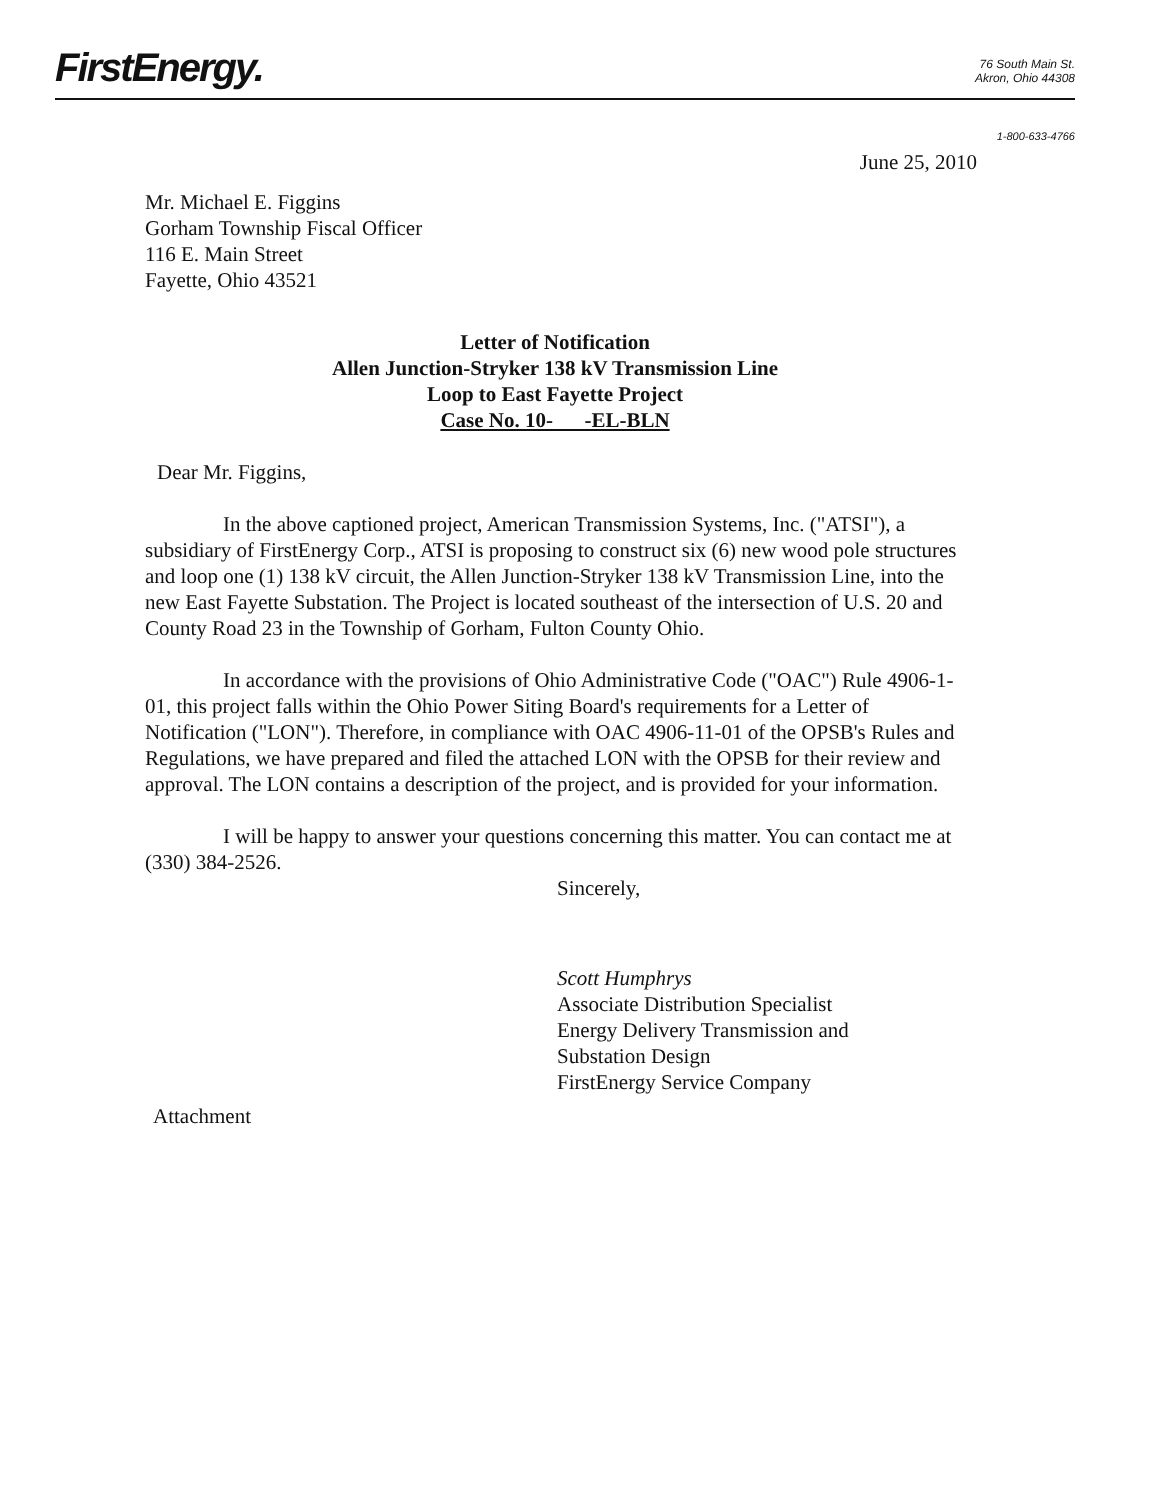FirstEnergy.
76 South Main St.
Akron, Ohio 44308
1-800-633-4766
June 25, 2010
Mr. Michael E. Figgins
Gorham Township Fiscal Officer
116 E. Main Street
Fayette, Ohio 43521
Letter of Notification
Allen Junction-Stryker 138 kV Transmission Line
Loop to East Fayette Project
Case No. 10- -EL-BLN
Dear Mr. Figgins,
In the above captioned project, American Transmission Systems, Inc. ("ATSI"), a subsidiary of FirstEnergy Corp., ATSI is proposing to construct six (6) new wood pole structures and loop one (1) 138 kV circuit, the Allen Junction-Stryker 138 kV Transmission Line, into the new East Fayette Substation. The Project is located southeast of the intersection of U.S. 20 and County Road 23 in the Township of Gorham, Fulton County Ohio.
In accordance with the provisions of Ohio Administrative Code ("OAC") Rule 4906-1-01, this project falls within the Ohio Power Siting Board's requirements for a Letter of Notification ("LON"). Therefore, in compliance with OAC 4906-11-01 of the OPSB's Rules and Regulations, we have prepared and filed the attached LON with the OPSB for their review and approval. The LON contains a description of the project, and is provided for your information.
I will be happy to answer your questions concerning this matter. You can contact me at (330) 384-2526.
Sincerely,
Scott Humphrys
Associate Distribution Specialist
Energy Delivery Transmission and
Substation Design
FirstEnergy Service Company
Attachment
——
### [What is expected]
List all lines from the entries that include the word "Figgins".

### [Output for this task]
Mr. Michael E. Figgins
Dear Mr. Figgins,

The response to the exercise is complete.